** WHAT THE TASK ASKS **
Output the full listing exactly as written, with no pictures in it.

COLLECTED DATA: Begin

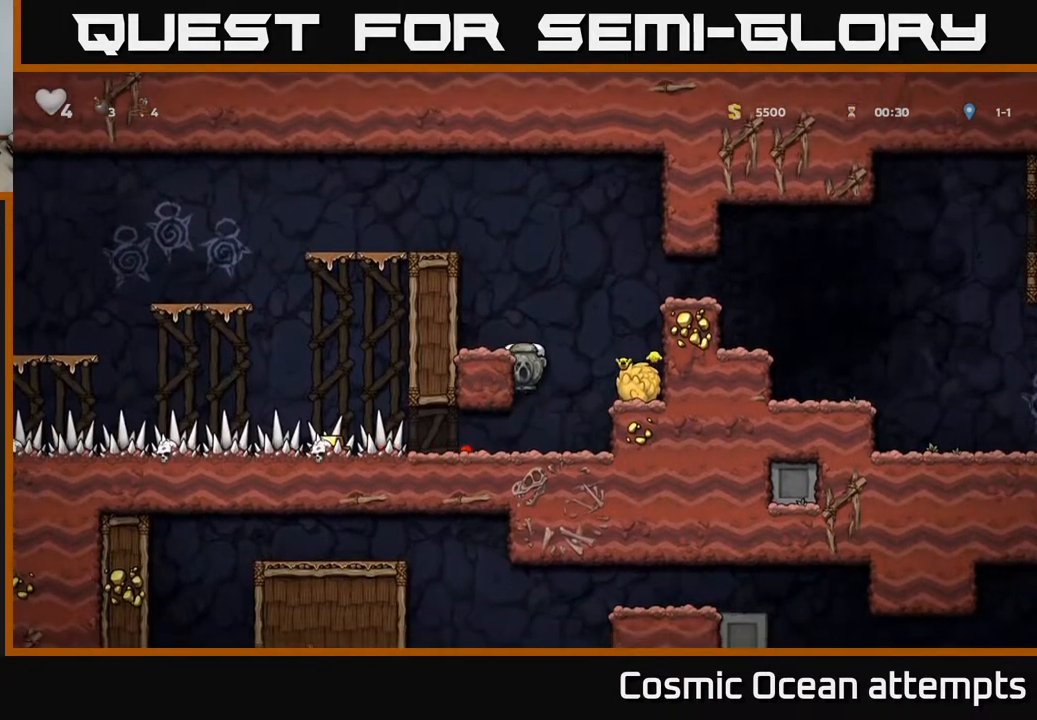
{"buttons": ["DPAD_LEFT"], "left_stick": "center", "right_stick": "center", "events": [[50, "DPAD_DOWN", "up"], [133, "DPAD_LEFT", "down"]]}
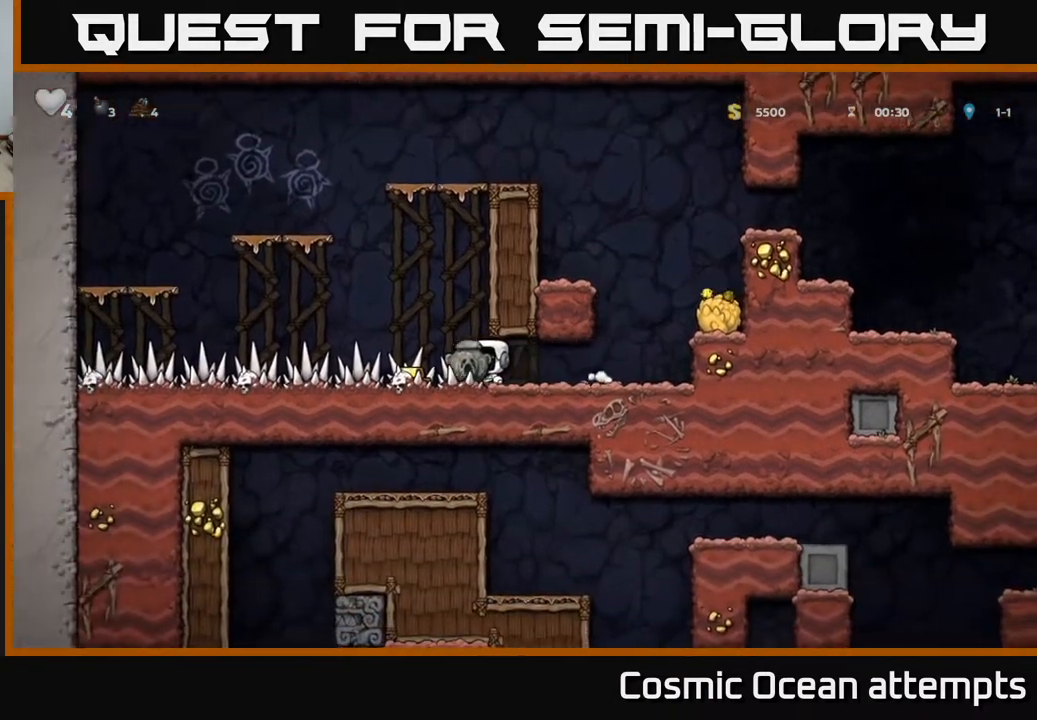
{"buttons": ["DPAD_RIGHT"], "left_stick": "center", "right_stick": "center", "events": [[117, "DPAD_LEFT", "up"], [133, "DPAD_RIGHT", "down"]]}
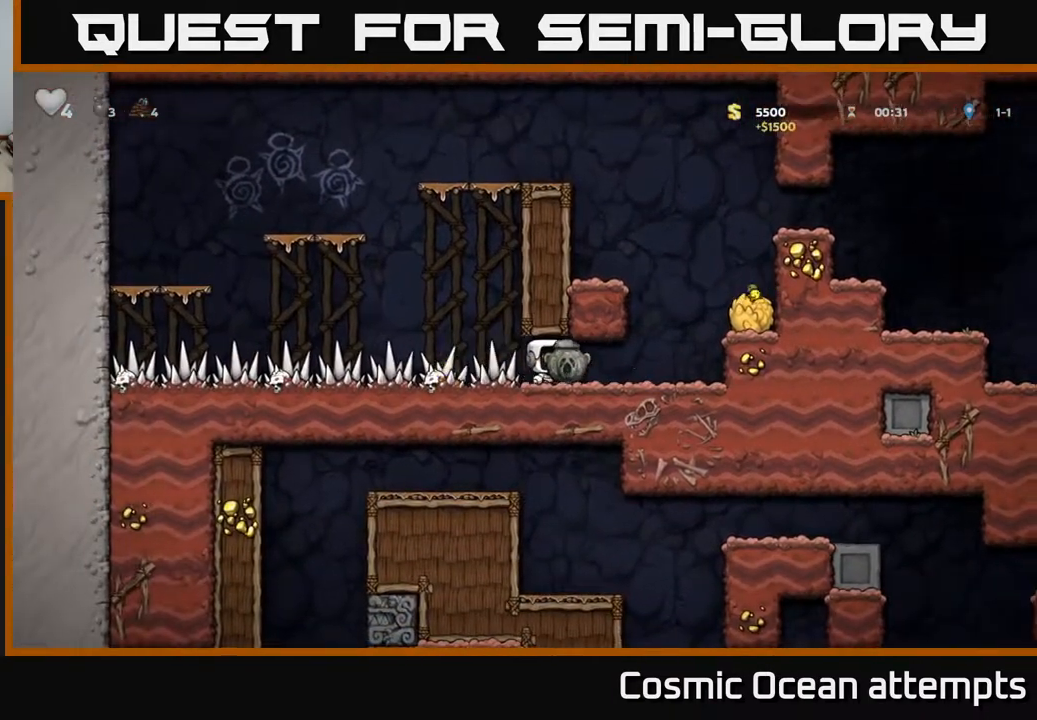
{"buttons": ["DPAD_LEFT"], "left_stick": "center", "right_stick": "center", "events": [[183, "A", "down"], [217, "DPAD_RIGHT", "up"], [250, "DPAD_LEFT", "down"], [350, "A", "up"]]}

COLLECTED DATA: End

** TASK RESPONSE **
{"buttons": ["DPAD_LEFT"], "left_stick": "center", "right_stick": "center", "events": [[50, "DPAD_DOWN", "up"], [133, "DPAD_LEFT", "down"]]}
{"buttons": ["DPAD_RIGHT"], "left_stick": "center", "right_stick": "center", "events": [[117, "DPAD_LEFT", "up"], [133, "DPAD_RIGHT", "down"]]}
{"buttons": ["DPAD_LEFT"], "left_stick": "center", "right_stick": "center", "events": [[183, "A", "down"], [217, "DPAD_RIGHT", "up"], [250, "DPAD_LEFT", "down"], [350, "A", "up"]]}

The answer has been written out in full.